Extracted data START
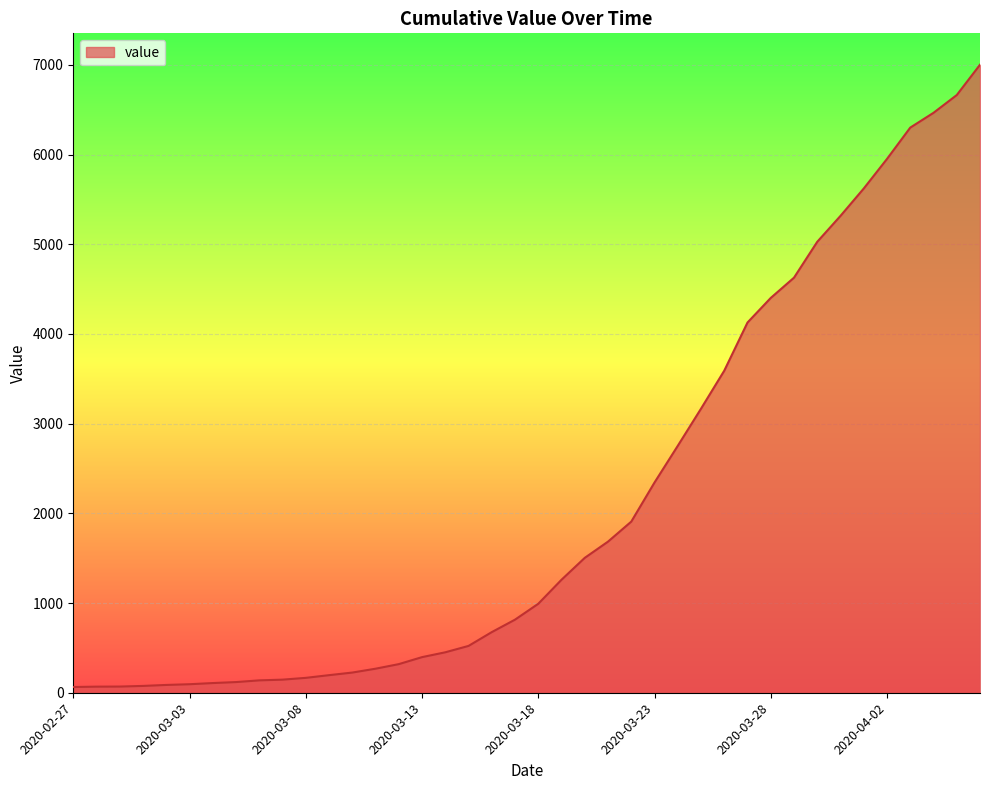

What is the difference between the maximum and minimum values?

6938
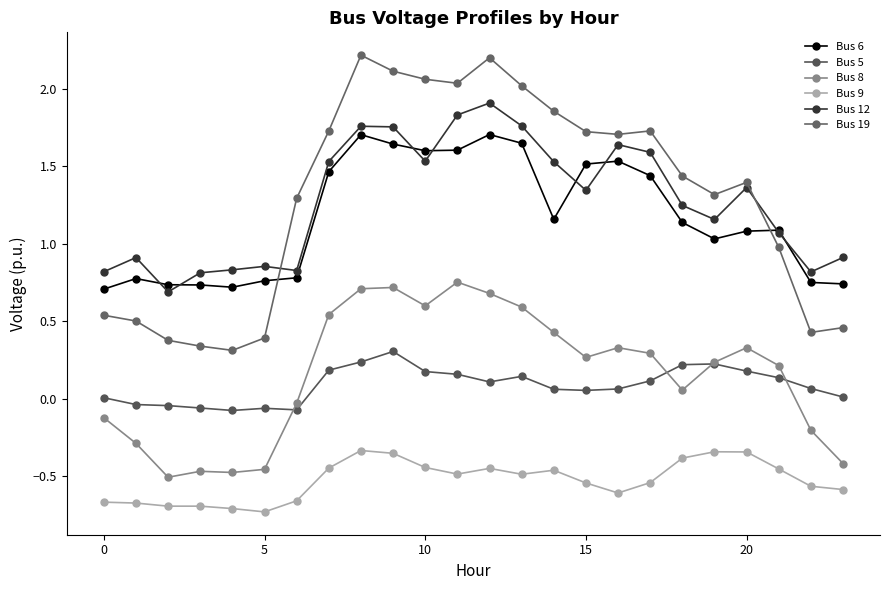

Count the number of categories in the chart.

24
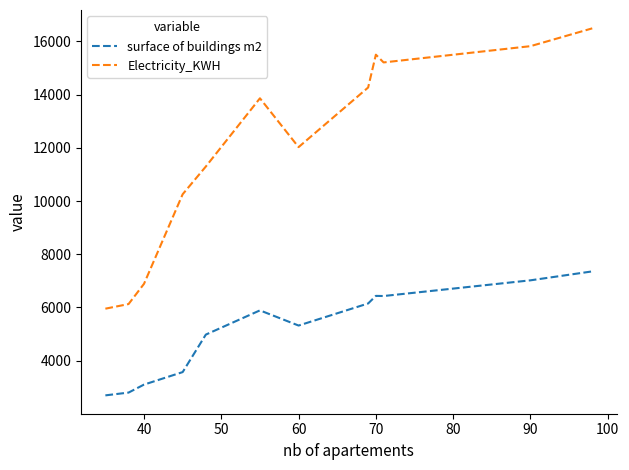

Which series has the largest range (max minus min)?

Electricity_KWH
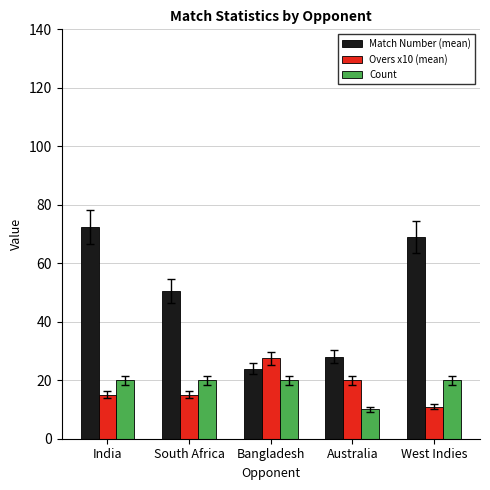

True or false: Overs x10 (mean) has a value of 20.0 at Australia.

True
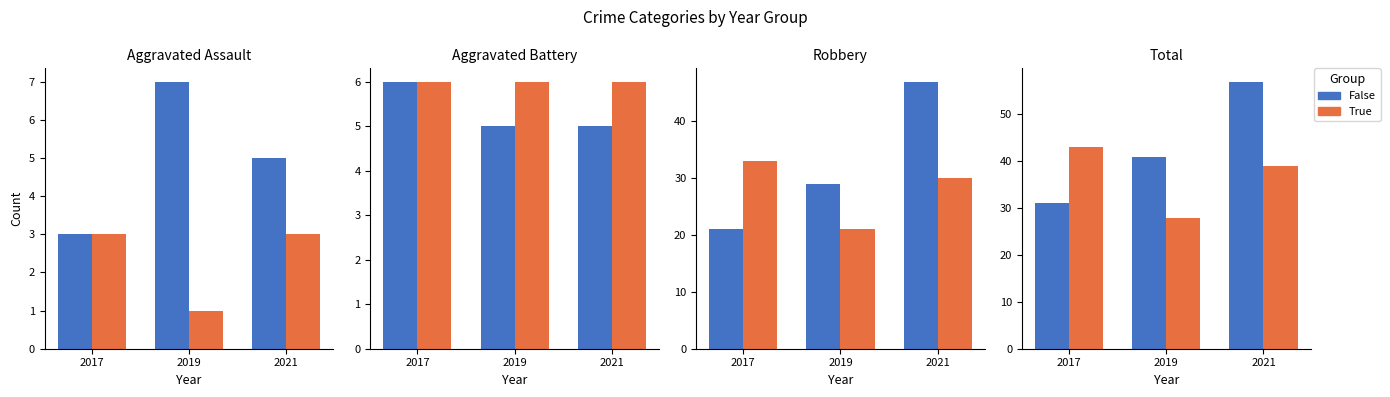

What is the maximum value shown in the chart?

57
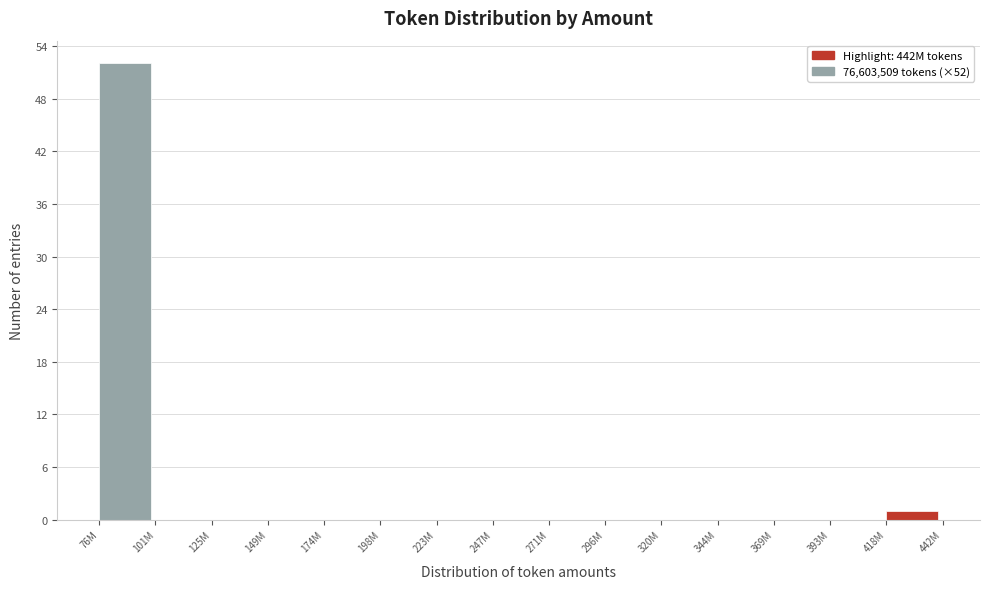

Reading left to right, transcribe all the data shown in this chart.

76M=52	101M=0	125M=0	149M=0	174M=0	198M=0	223M=0	247M=0	271M=0	296M=0	320M=0	344M=0	369M=0	393M=0	418M=1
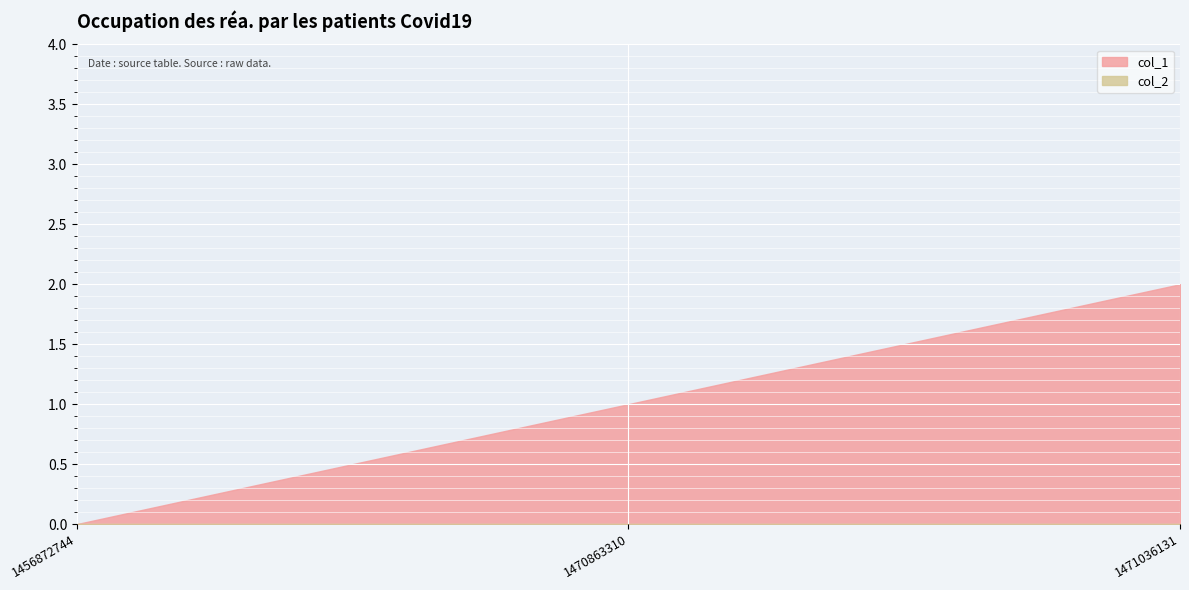

The col_2 series shows 0 at 1470863310. True or false?

True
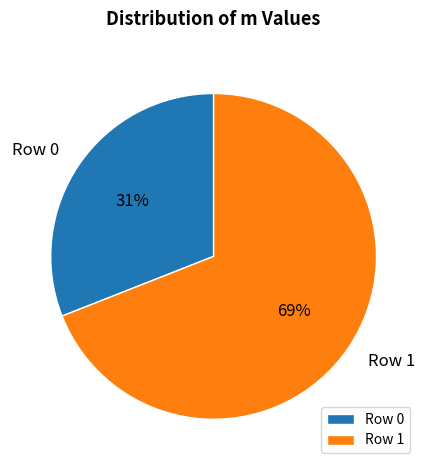

Do Row 0 and Row 1 together represent more than half of the pie?

Yes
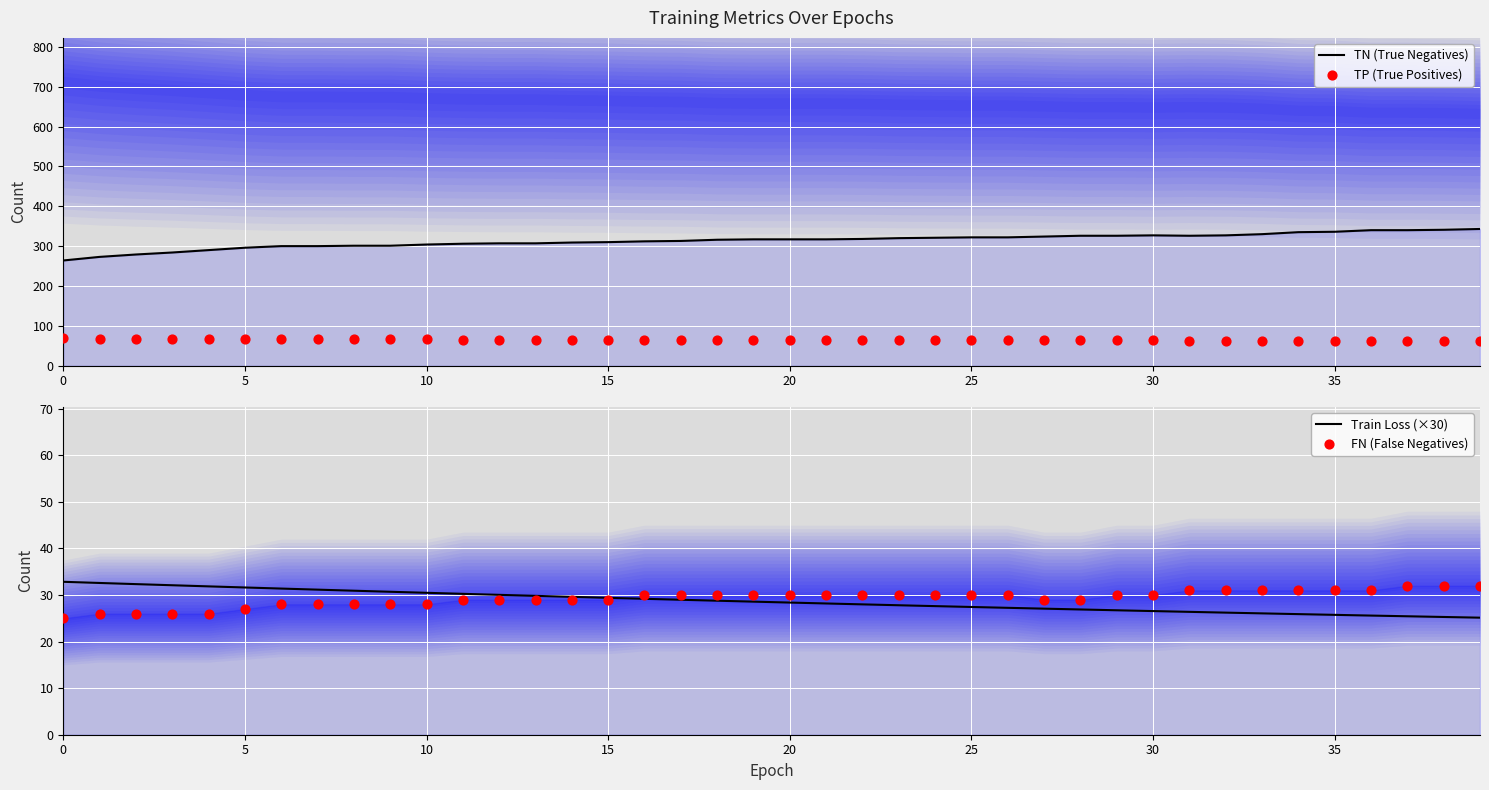

Which series contains the lowest Y value?

FN (False Negatives)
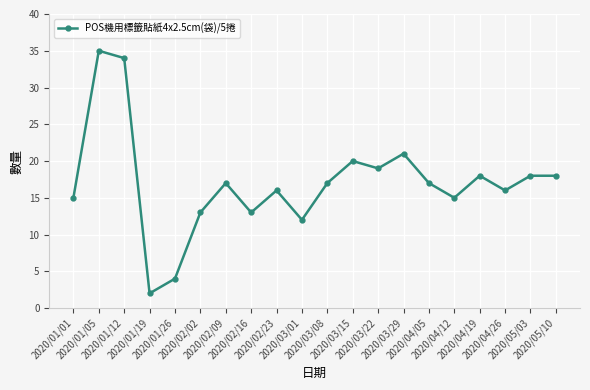

What is the maximum value shown in the chart?

35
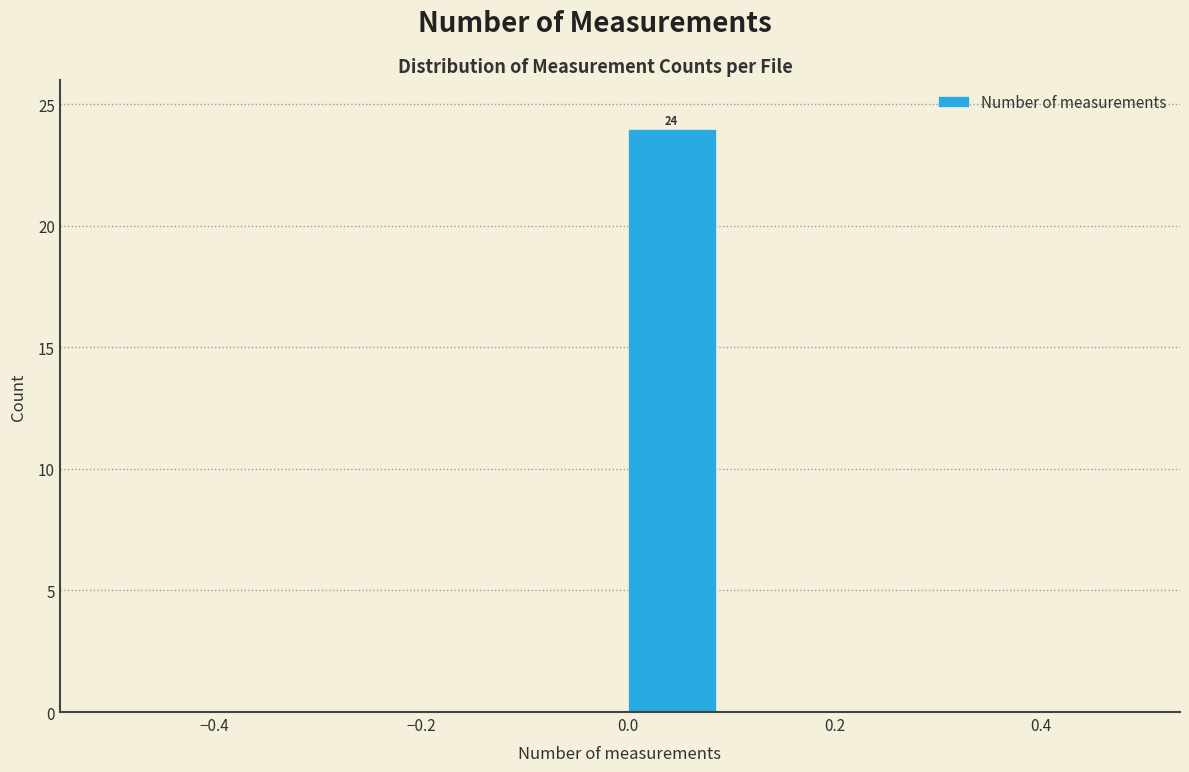

Which range on the x-axis has the tallest bar?

0.0 to 0.1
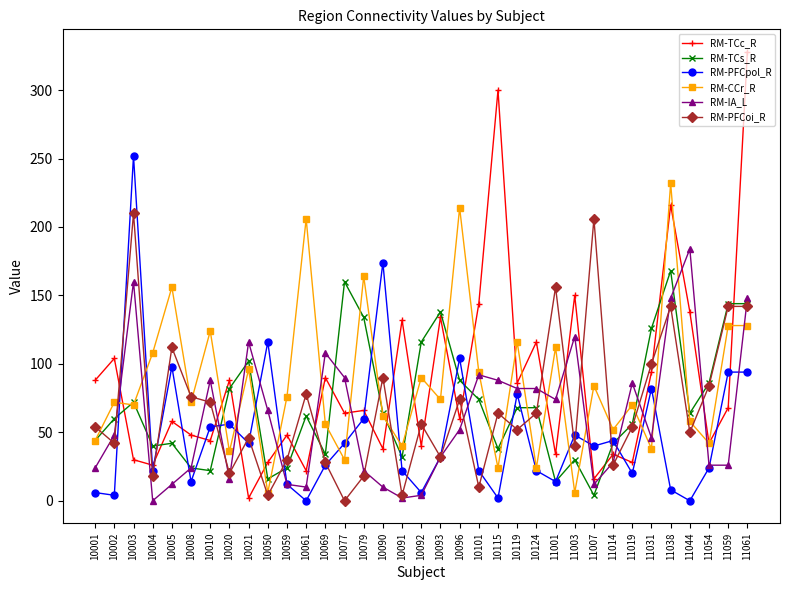

At which category is the sum across all series the highest?

11061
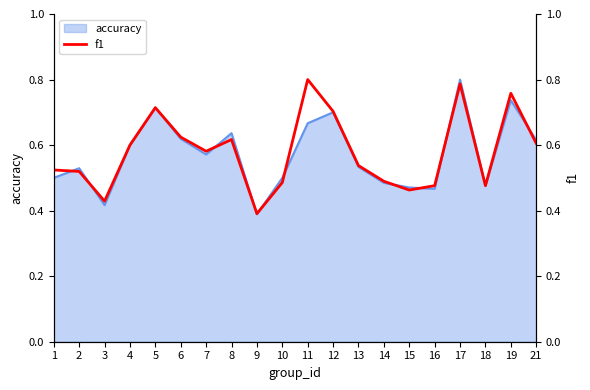

What is the value of the 7th point from the left?

0.6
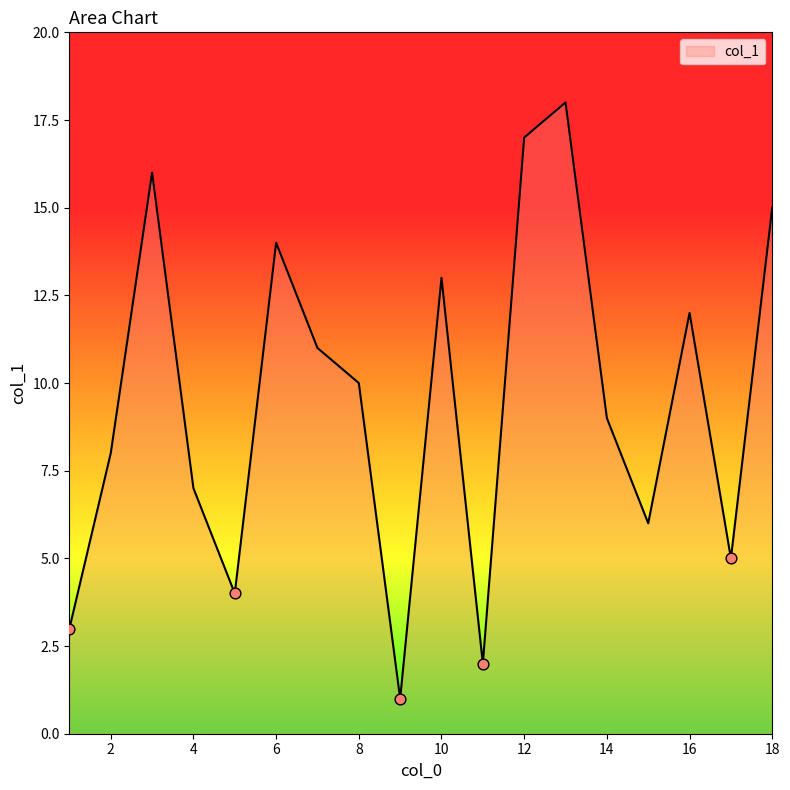

What is the difference between the maximum and minimum values?

17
Extracted data END
Directions for this task: Reproduce the records word for word, starting at the line that contains "Do Row 0 and" and continuing through the end of the records. Leave the pictures out.

Exercise solution:
Do Row 0 and Row 1 together represent more than half of the pie?

Yes

Which series contains the lowest Y value?

FN (False Negatives)

What is the maximum value shown in the chart?

35

Which range on the x-axis has the tallest bar?

0.0 to 0.1

At which category is the sum across all series the highest?

11061

What is the value of the 7th point from the left?

0.6

What is the difference between the maximum and minimum values?

17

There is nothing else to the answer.